Gli altri sapevano. I dipendenti ai quali era stato riferito l’accaduto si sono mostrati solidali con le tirocinanti, narrando episodi analoghi che altre persone avrebbero subito dall’indagato, salvo poi ritrattare tutto quando sono stati convocati dal pm a sommarie informazioni. Il pubblico ministero Cubellotti, titolare del fascicolo, ha fatto un passo indietro, chiedendo l’archiviazione del 66enne sul presupposto che i comportamenti denunciati  non appaiono tali da integrarsi nel reato di stalking, “non presentano quella pervasività idonea a provocare uno stravolgimento generale della vita delle persone offese, dovendosi più correttamente circoscrivere la portata offensiva al solo contesto lavorativo”.

Il dietro front del pm.
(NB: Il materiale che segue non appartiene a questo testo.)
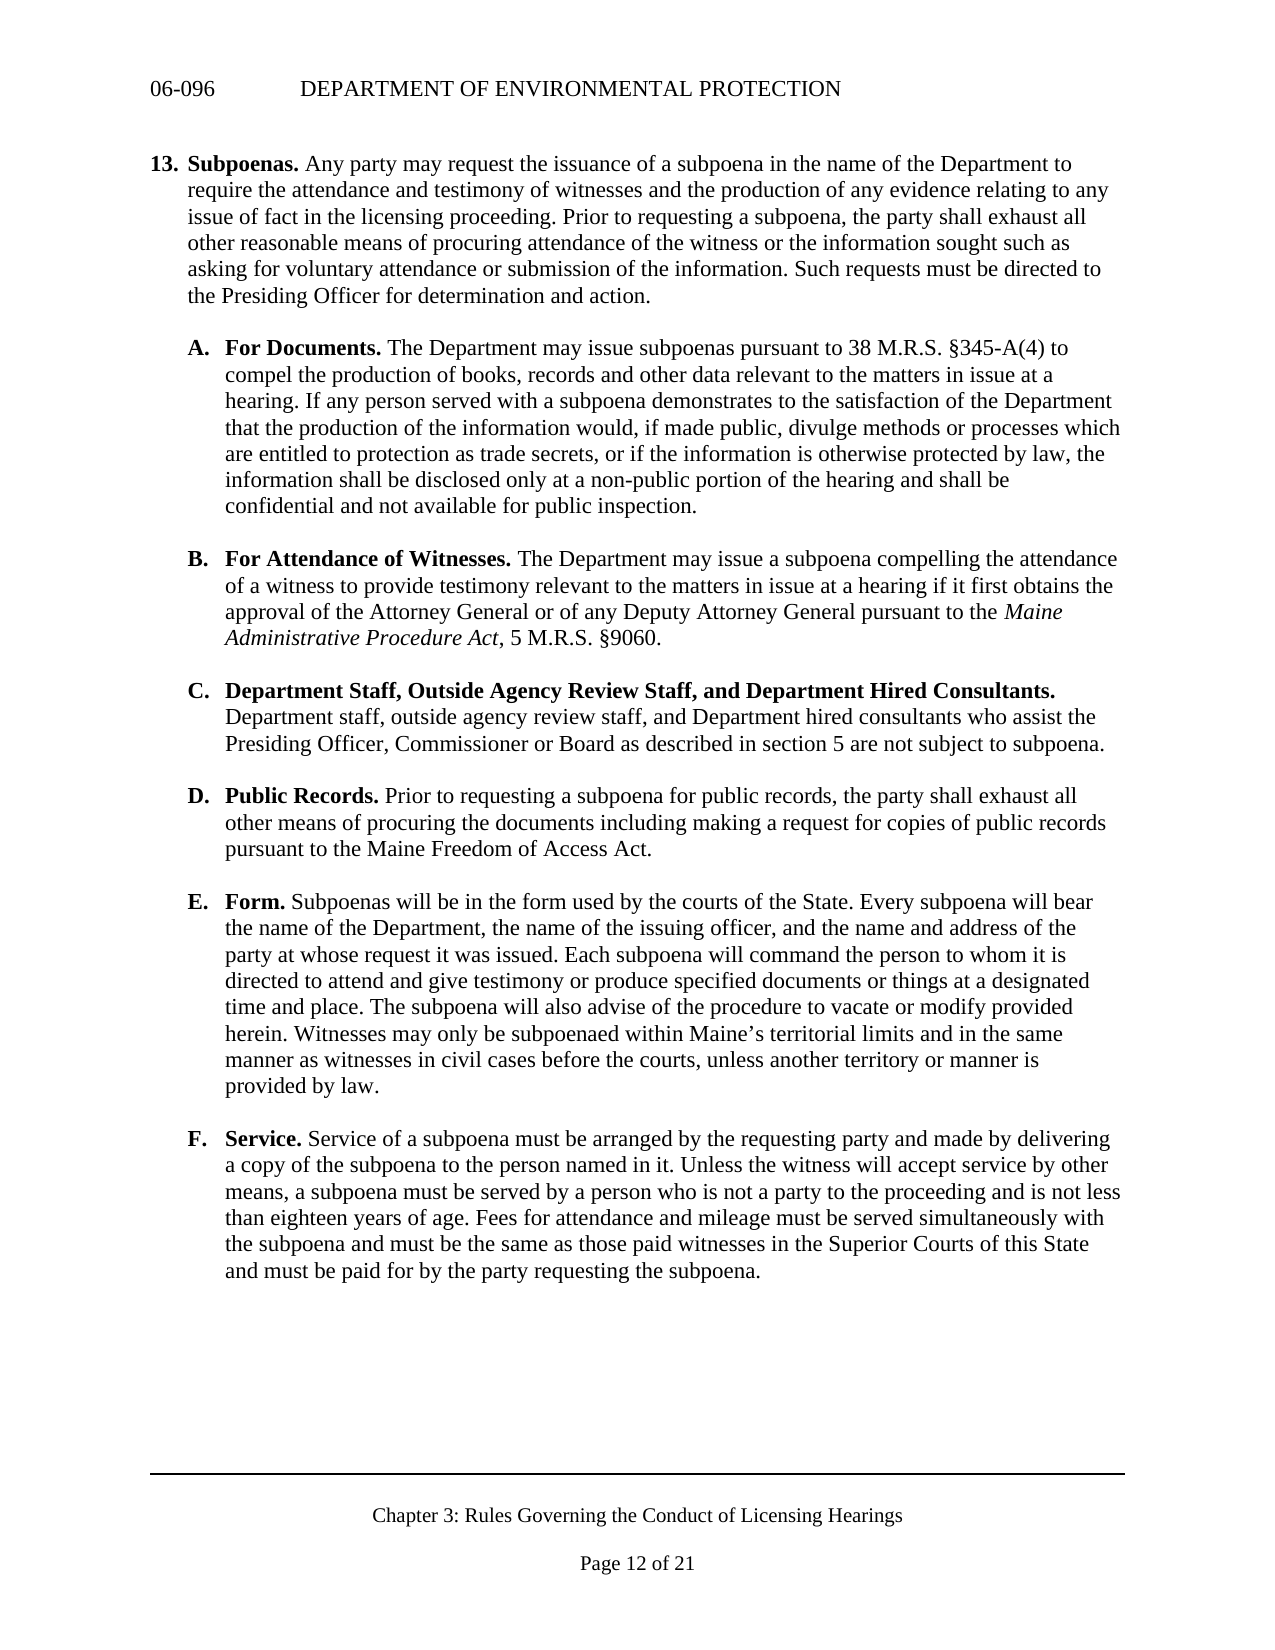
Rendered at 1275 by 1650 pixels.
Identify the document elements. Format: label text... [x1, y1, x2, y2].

text A. For Documents. The Department may issue subpoenas pursuant to 38 M.R.S. §345-A(4) to compel the production of books, records and other data relevant to the matters in issue at a hearing. If any person served with a subpoena demonstrates to the satisfaction of the Department that the production of the information would, if made public, divulge methods or processes which are entitled to protection as trade secrets, or if the information is otherwise protected by law, the information shall be disclosed only at a non-public portion of the hearing and shall be confidential and not available for public inspection. [187, 334, 1125, 519]
text E. Form. Subpoenas will be in the form used by the courts of the State. Every subpoena will bear the name of the Department, the name of the issuing officer, and the name and address of the party at whose request it was issued. Each subpoena will command the person to whom it is directed to attend and give testimony or produce specified documents or things at a designated time and place. The subpoena will also advise of the procedure to vacate or modify provided herein. Witnesses may only be subpoenaed within Maine’s territorial limits and in the same manner as witnesses in civil cases before the courts, unless another territory or manner is provided by law. [187, 888, 1125, 1099]
text B. For Attendance of Witnesses. The Department may issue a subpoena compelling the attendance of a witness to provide testimony relevant to the matters in issue at a hearing if it first obtains the approval of the Attorney General or of any Deputy Attorney General pursuant to the Maine Administrative Procedure Act, 5 M.R.S. §9060. [187, 545, 1125, 651]
text D. Public Records. Prior to requesting a subpoena for public records, the party shall exhaust all other means of procuring the documents including making a request for copies of public records pursuant to the Maine Freedom of Access Act. [187, 782, 1125, 862]
text C. Department Staff, Outside Agency Review Staff, and Department Hired Consultants. Department staff, outside agency review staff, and Department hired consultants who assist the Presiding Officer, Commissioner or Board as described in section 5 are not subject to subpoena. [187, 677, 1125, 756]
text F. Service. Service of a subpoena must be arranged by the requesting party and made by delivering a copy of the subpoena to the person named in it. Unless the witness will accept service by other means, a subpoena must be served by a person who is not a party to the proceeding and is not less than eighteen years of age. Fees for attendance and mileage must be served simultaneously with the subpoena and must be the same as those paid witnesses in the Superior Courts of this State and must be paid for by the party requesting the subpoena. [187, 1125, 1125, 1283]
text 13. Subpoenas. Any party may request the issuance of a subpoena in the name of the Department to require the attendance and testimony of witnesses and the production of any evidence relating to any issue of fact in the licensing proceeding. Prior to requesting a subpoena, the party shall exhaust all other reasonable means of procuring attendance of the witness or the information sought such as asking for voluntary attendance or submission of the information. Such requests must be directed to the Presiding Officer for determination and action. [150, 150, 1125, 308]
A parere del magistrato, “le condotte persecutorie non sono mai debordate in atti di violenza o minaccia di rilevante gravità”. Tuttavia pur non integrando gli estremi del reato di stalking, appaiono riconducibili “ad una diversa fattispecie che consiste nell’ abituale denigrazione, vessazione ed umiliazione posto in essere sui luoghi di lavoro da colleghi o superiori gerarchici ai danni di altri colleghi o dipendenti finalizzata ad ottenerne l’isolamento o addirittura il licenziamento”. In sostanza si tratterebbe di mobbing che “tuttavia – si legge nella richiesta di archiviazione – questi comportamenti pur essendo scevri da profili di rilevanza penale, producono comunque dei sensibili effetti di turbamento e frustrazione psicologica in chi li subisce, ragion per cui le vittime devono comunque ricevere un’adeguata tutela nelle sedi civili competenti, in termini di risarcimento del danno patrimoniale e non patrimoniale patito”.  Il magistrato esclude anche l’ipotesi del reato di violenza sessuale subito dalle tirocinanti, trattandosi di un unico episodio, non reiterato nel tempo, dovendosi invece  parlare “di uno spregiudicato e sconveniente tentativo di approccio sessuale”.

“Richiesta di archiviazione illogica”. Una richiesta di archiviazione definita “illogica” dall’avvocato Valerio Murgano, difensore di una delle parti lese, che si è opposto alla richiesta di archiviazione, chiarendo che i fatti narrati dalle tirocinanti “delineano un contesto allarmante nel palazzo di giustizia della Corte di appello di Catanzaro. Il pm, titolare del fascicolo, non dimostra di dubitare del racconto delle vittime, ma ritiene erroneamente che le condotte non integrino alcuna fattispecie di reato, nonostante le stesse abbiano rappresentato con dovizia di particolari i gravi comportamenti subiti dall’assistente giudiziario”.  A parere del legale, l’assistente giudiziario avrebbe abusato della sua funzione di pubblico ufficiale, con comportamenti vessatori, proseguiti ben oltre la consumazione del reato a sfondo sessuale “determinando un grave stato di ansia e turbamento tale da modificare le abitudini di vita, i rapporti con i colleghi e le stesse scelte lavorative”, sottolineando il clima di omertà “proprio all’interno di quelle istituzioni che simili atteggiamenti dovrebbe contrastare. Il clima di reticenze appare ancora più evidente nelle trascrizioni dei file audio prodotti dalle persone offese e che il pm neanche cita nell’atto. Le registrazioni attestano che le due ragazze hanno provato a lamentarsi e a risolvere il problema denunciando tutto ai loro dirigenti, senza ricevere tutela, anzi  sono state avvertite del rischio di essere trasferite dalla sede di lavoro, circostanza poi avveratasi”. L’opposizione alla richiesta di archiviazione verrà discussa lunedì a Palazzo Ferlaino davanti al gip nel corso dell’udienza camerale a porte chiuse.